Be that as it may, his legal reasoning would be fine if America were a land of laws, but unfortunately it’s a land of men: whether for the forty-fifth president or a “niche Canadian”, we’re in basic “Who? Whom?” territory, as the Leninists would say. After my own experience of both the New York and Washington appellate benches, I would rate the chances of Trump getting this reversed at the state level as way lower than Mr Otis’s five per cent. It’s the same in my own case: all involved know the DC Court of Appeals is merely an interlude in order to get it wafted up to the US Supreme Court. Likewise with Trump. So we’re betting the farm on John Roberts and that rock-ribbed six-three “conservative” majority on which Republicans have expended so much energy to the exclusion of every other societal lever. And, even were they minded to intervene, as I remarked on-air to Tucker a fortnight before the last so-called election, “A judges’ republic is a contradiction in terms“.
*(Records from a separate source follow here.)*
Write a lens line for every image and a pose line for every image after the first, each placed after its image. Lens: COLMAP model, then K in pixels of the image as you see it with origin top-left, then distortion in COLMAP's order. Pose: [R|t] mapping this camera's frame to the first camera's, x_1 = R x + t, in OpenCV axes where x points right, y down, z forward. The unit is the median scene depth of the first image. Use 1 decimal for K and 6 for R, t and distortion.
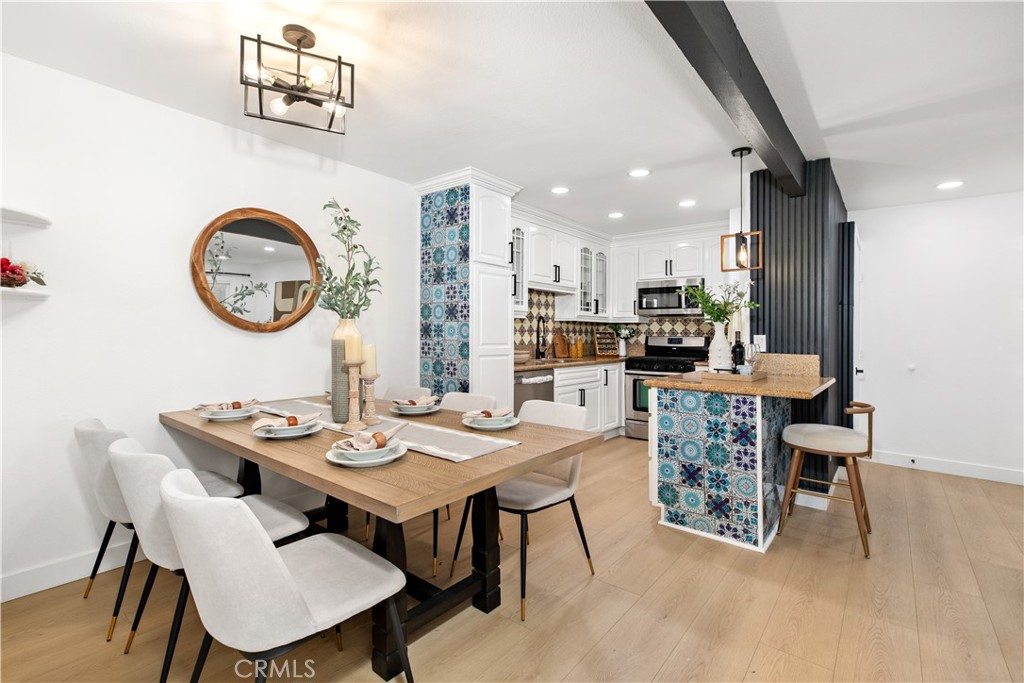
lens RADIAL K [[467.8, 0, 509.2], [0, 467.8, 344.9], [0, 0, 1]] dist [0.001721, 0.000362]
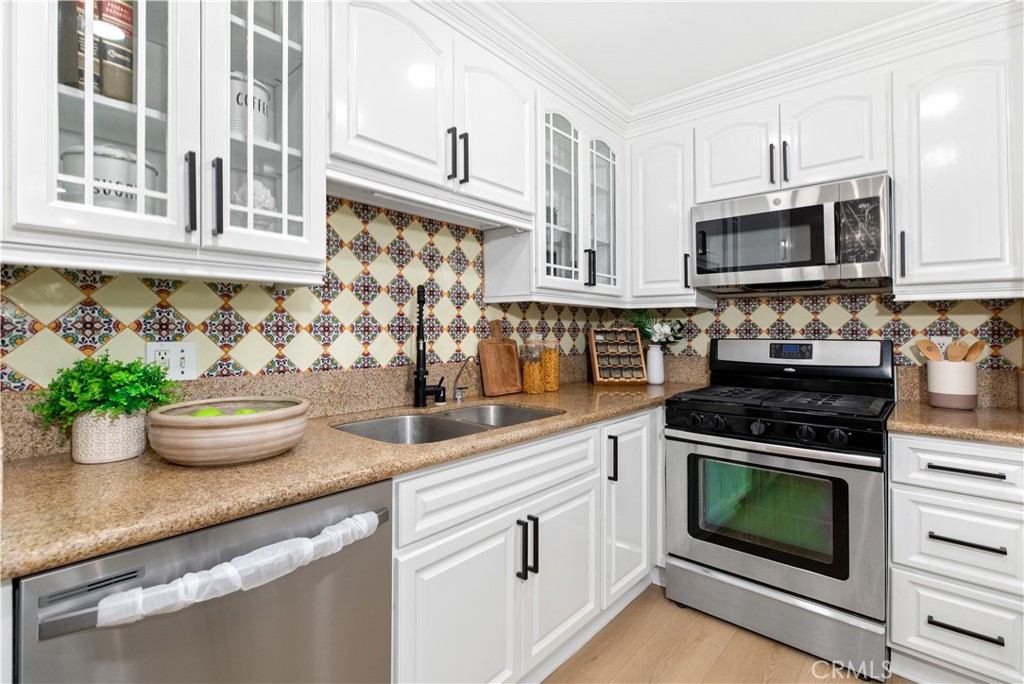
lens RADIAL K [[471.8, 0, 491.5], [0, 471.8, 340.9], [0, 0, 1]] dist [0.000481, 0.000100]
pose [[0.996727, -0.005400, -0.080661, 0.136973], [0.005135, 0.999981, -0.003493, -0.017767], [0.080678, 0.003067, 0.996735, 0.602607]]
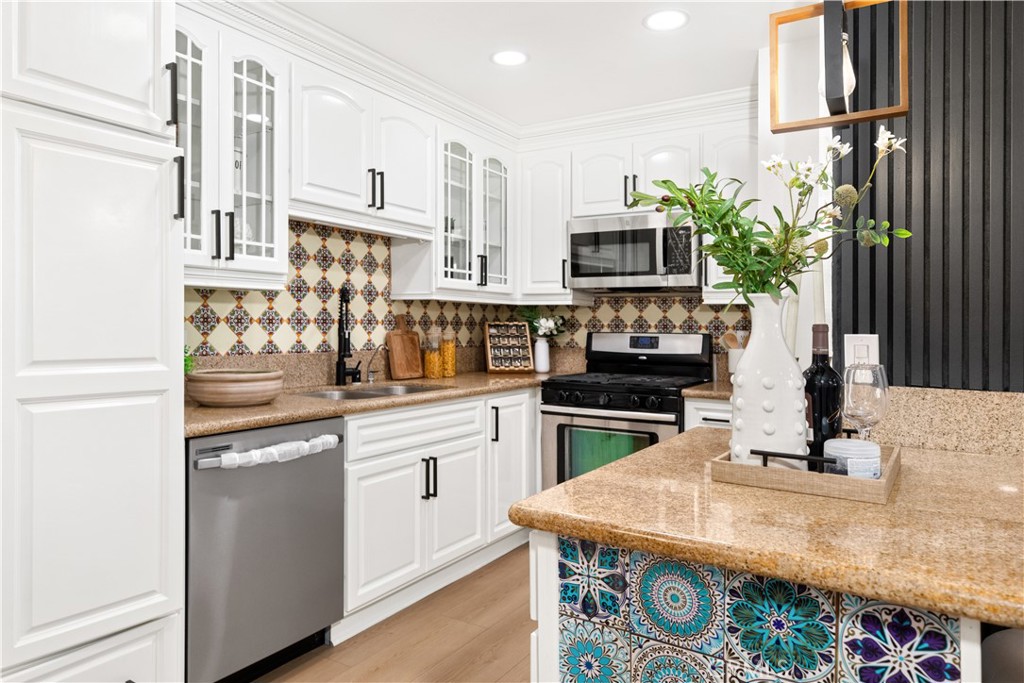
lens RADIAL K [[658.7, 0, 494.6], [0, 658.7, 342.7], [0, 0, 1]] dist [-0.003559, -0.000342]
pose [[0.994629, -0.002014, 0.103482, 0.132834], [0.001713, 0.999994, 0.002997, -0.010918], [-0.103487, -0.002804, 0.994627, 0.344567]]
So Mr Otis’s legal arguments have very little real-world meaning in terms of November’s exercise in republican self-government. Meanwhile, back in what passes for reality in the courts of New York, the exciting bit having concluded, we are now back to the leisurely proceduralist folderol: The corrupt Judge Méchant has scheduled sentencing for July 11th. So, for viewers of English courtroom dramas on PBS, there’s none of the traditional “Take him down!”, with the guilty party being led down the steps ten minutes after the verdict to be driven away to begin his sentence. Let me see now, July 11th is, oh, a mere six weeks away, which torpor is also very familiar to me: my own verdict came down in February, but the various post-trial motions keep getting kicked down that endless road.

July 11th is also, as it happens, four days before the GOP convention is due to start in Milwaukee. So, at a time when the presidential nominee should be practising his acceptance speech in front of his bedroom mirror, he will be a thousand miles away waiting to hear whether he is to be belatedly taken down.

Thus, Judge Méchant will have once again subordinated the election calendar to the caprices of his filthy courtroom.

In theory, Trump has been convicted of a crime and could be headed to gaol. Also in theory, his term of confinement could be put on hold pending the outcome of his appeal. But they didn’t do that with Peter Navarro, did they? And it seems highly unlikely to me that they would have gone to all this trouble for a fine and a suspended sentence. They want him dead. If you don’t get that, go over to Larry Hogan’s pad and start cooing over your “respect” for “the rule of law”.